The rule says unvaccinated workers must begin wearing masks by Dec. 5, and workers getting vaccines must complete their regimen by Jan. 4.

The lottery is part of a federal law that is often used in product liability and antitrust cases involving multiple lawsuits, according to NPR. Under the law, when multiple lawsuits involving common questions of fact are filed in separate courts, the petitions are consolidated before one court chosen at random.

Each circuit gets one lottery entry, even if multiple lawsuits are filed there. The clerk of the Judicial Panel on Multidistrict Litigation draws the winning entry.

The 5th U.S. Circuit Court of Appeals at New Orleans temporarily stayed the rule Nov. 6 and then kept the stay in place in a decision Friday.
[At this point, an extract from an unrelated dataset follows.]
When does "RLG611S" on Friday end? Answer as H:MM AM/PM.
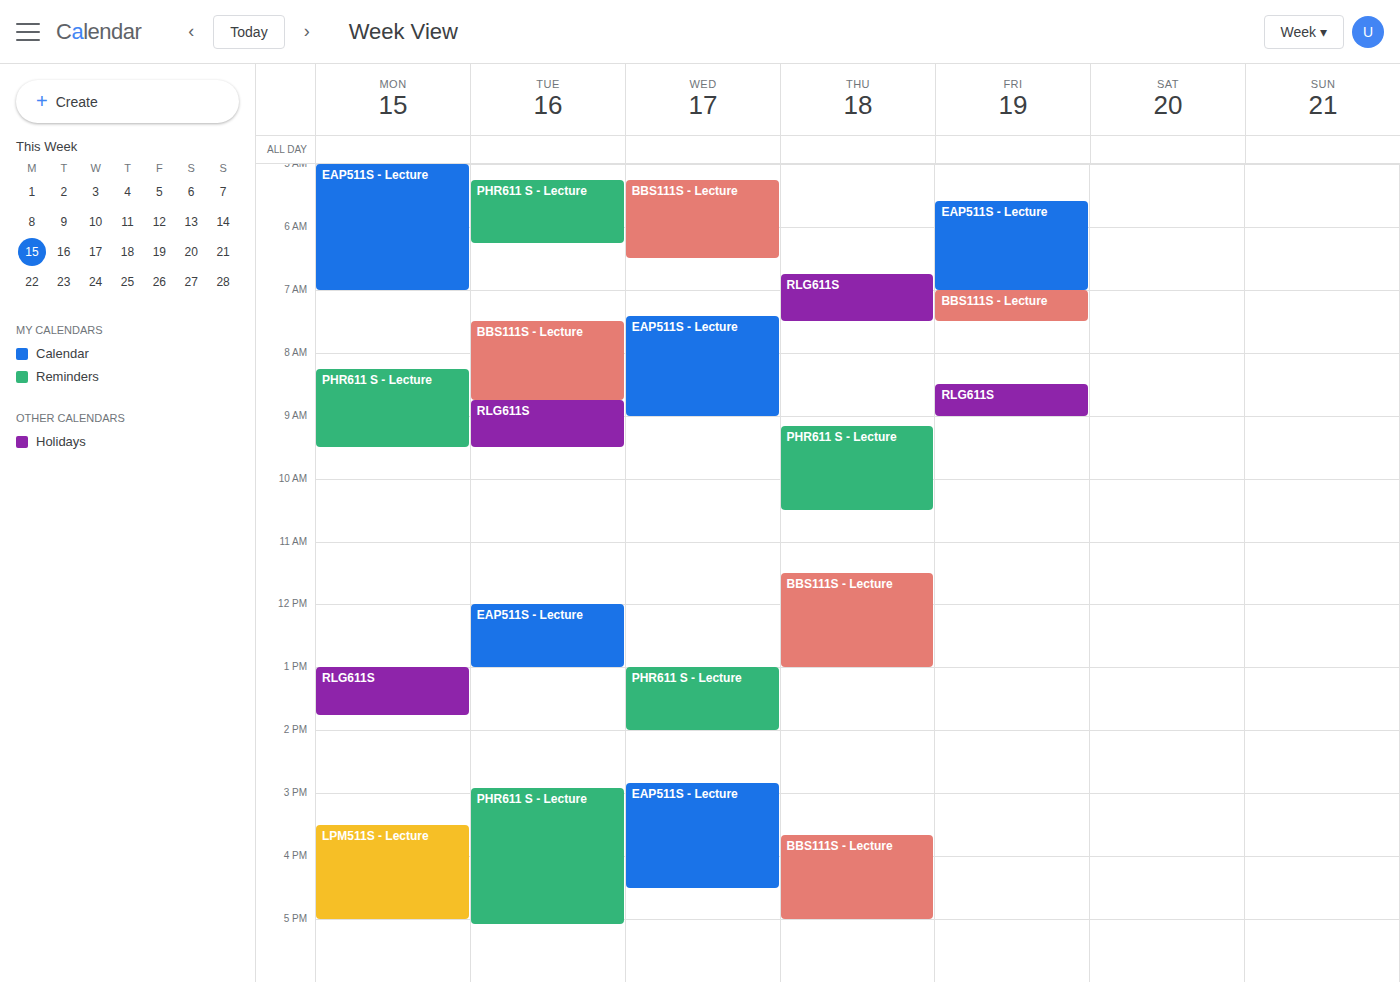
9:00 AM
The Washington Post and the New York Times are among the publications that covered the Nov. 12 decision. How Appealing links to additional coverage.

The appeals court said the mandate “grossly exceeds OSHA’s statutory authority.”

“Rather than a delicately handled scalpel, the mandate is a one-size-fits-all sledgehammer that makes hardly any attempt to account for differences in workplaces,” the appeals court said in an opinion by U.S. Circuit Judge Kurt Engelhardt.

The 5th Circuit ruling “could dissolve once the lottery system plays out and one circuit is assigned to address all the challenges,” according to CNN.